Dopo quattro anni di attività, la cooperativa sociale IL MULINO di Bagnacavallo traccia un consuntivo dei risultati ottenuti. Ne parliamo con il suo presidente, Antonio Buzzi.
«Ne è passata molta di acqua sotto il ponte del MULINO, dall’esperienza di volontariato dalla quale eravamo partiti nel 2000. Oggi, dopo i primi tempi passati nel costruire le relazioni necessarie allo sviluppo della cooperativa e quattro anni di progressivo sviluppo dell’attività, l’idea di “impresa di comunità” che volevamo realizzare, ovvero di una cooperativa che si proponesse sul proprio territorio di appartenenza per dare risposte ai nuovi bisogni sociali dei cittadini, si sta delineando con maggiore chiarezza.»
Qual è la vostra mission principale?
«È sicuramente l’inserimento lavorativo di persone in difficoltà. Questa è la prima grande sfida che come cooperativa abbiamo deciso di affrontare, consapevoli che il ” lavoro” era l’unico strumento per prevenire il disagio sociale e ridare dignità alle persone che, per diversi motivi, incontravano ostacoli a sviluppare il proprio progetto di vita. Nel 2009 hanno lavorato per la nostra cooperativa 16 persone, 8 delle quali appartenenti alle fasce deboli. Questo dà la misura dell’importanza del nostro lavoro per il territorio non solo come contributo alla coesione sociale, ma anche dal punto di vista economico: basti pensare alla differenza che c’è tra una persona che ha bisogno di assistenza e sussidi economici pubblici ad un cittadino contribuente che con il versamento delle proprie tasse partecipa al mantenimento dello stato sociale.»

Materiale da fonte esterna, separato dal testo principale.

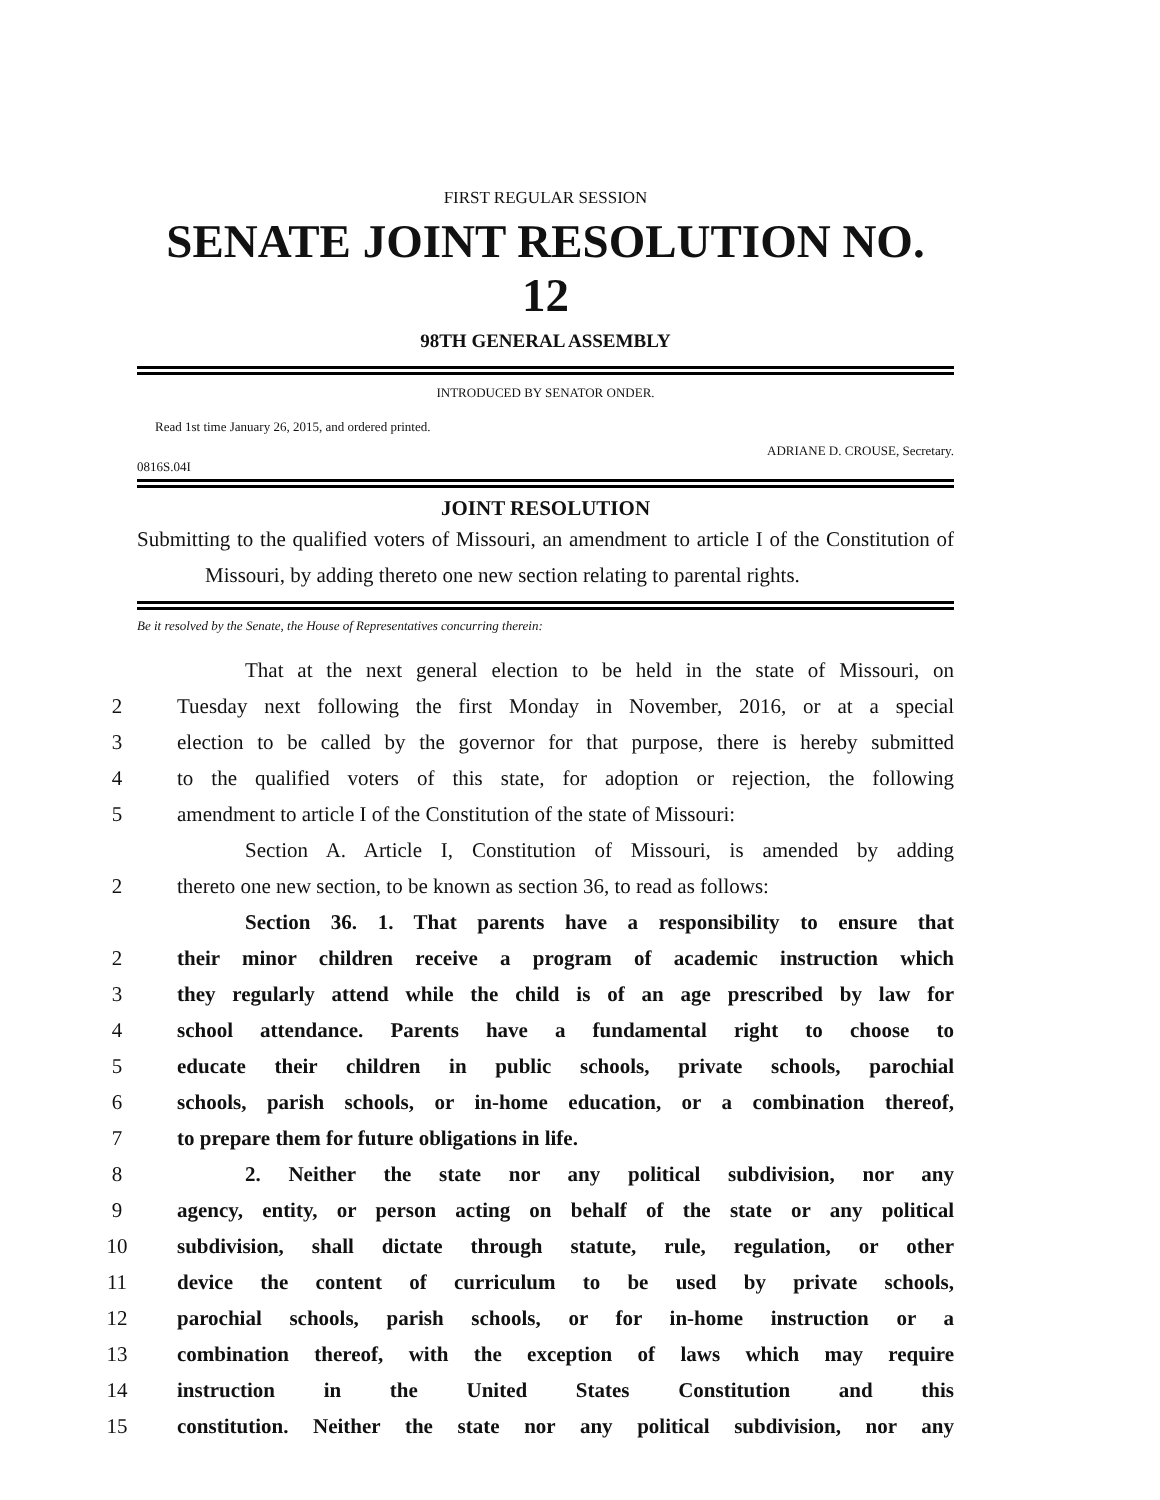FIRST REGULAR SESSION
SENATE JOINT RESOLUTION NO. 12
98TH GENERAL ASSEMBLY
INTRODUCED BY SENATOR ONDER.
Read 1st time January 26, 2015, and ordered printed.
ADRIANE D. CROUSE, Secretary.
0816S.04I
JOINT RESOLUTION
Submitting to the qualified voters of Missouri, an amendment to article I of the Constitution of Missouri, by adding thereto one new section relating to parental rights.
Be it resolved by the Senate, the House of Representatives concurring therein:
That at the next general election to be held in the state of Missouri, on
2 Tuesday next following the first Monday in November, 2016, or at a special
3 election to be called by the governor for that purpose, there is hereby submitted
4 to the qualified voters of this state, for adoption or rejection, the following
5 amendment to article I of the Constitution of the state of Missouri:
Section A. Article I, Constitution of Missouri, is amended by adding
2 thereto one new section, to be known as section 36, to read as follows:
Section 36. 1. That parents have a responsibility to ensure that
2 their minor children receive a program of academic instruction which
3 they regularly attend while the child is of an age prescribed by law for
4 school attendance. Parents have a fundamental right to choose to
5 educate their children in public schools, private schools, parochial
6 schools, parish schools, or in-home education, or a combination thereof,
7 to prepare them for future obligations in life.
8 2. Neither the state nor any political subdivision, nor any
9 agency, entity, or person acting on behalf of the state or any political
10 subdivision, shall dictate through statute, rule, regulation, or other
11 device the content of curriculum to be used by private schools,
12 parochial schools, parish schools, or for in-home instruction or a
13 combination thereof, with the exception of laws which may require
14 instruction in the United States Constitution and this
15 constitution. Neither the state nor any political subdivision, nor any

In quali settori opera oggi IL MULINO?
«Oggi offriamo servizi diversificati. In particolare ci occupiamo di cura del territorio in collaborazione con il Comune di Lugo e con il Comune di Massa Lombarda, attraverso la progettazione e la gestione completa di aree verdi (giardini, parchi, aiuole) e la manutenzione di prati ed alberature ad alto fusto. Ormai da diversi anni ci interessiamo di servizi ambientali, con la progettazione e la realizzazione di aree di fito-depurazione e la co-gestione di impianti di riciclaggio. In continua evoluzione è poi la collaborazione con l’ASP della Bassa Romagna ed i Servizi Sociali del Comune di Bagnacavallo per garantire servizi indispensabili alle persone non completamente autosufficienti (anziani e disabili) al fine di favorire il permanere dell’utente al proprio domicilio ed aiutare le famiglie nel prendersi cura del proprio caro. Nello scorso anno sono stati oltre 700 gli interventi in tal senso.»
E poi c’è la recente esperienza dell’Ostello…
«Il 2009 è stato l’anno che ci ha visto avviare, insieme ad altre imprese che con noi partecipano ad AGAPE, il Consorzio provinciale delle cooperative di inserimento lavorativo, la gestione dell’Ostello di Bagnacavallo, una delle più belle aree di accoglienza turistica a basso costo della provincia di Ravenna inserita nel complesso monumentale del Convento di San Francesco. Un’attività che riteniamo fondamentale non solo per la nostra cooperativa, ma che deve riteniamo debba servire da volano allo sviluppo turistico e commerciale dell’area Bassa Romagna. Ed è esattamente con questa finalità che abbiamo deciso di misurarci in questa sfida: implementare il lavoro di rete tra imprese, associazioni ed istituzioni per promuovere le eccellenze del nostro meraviglioso territorio.»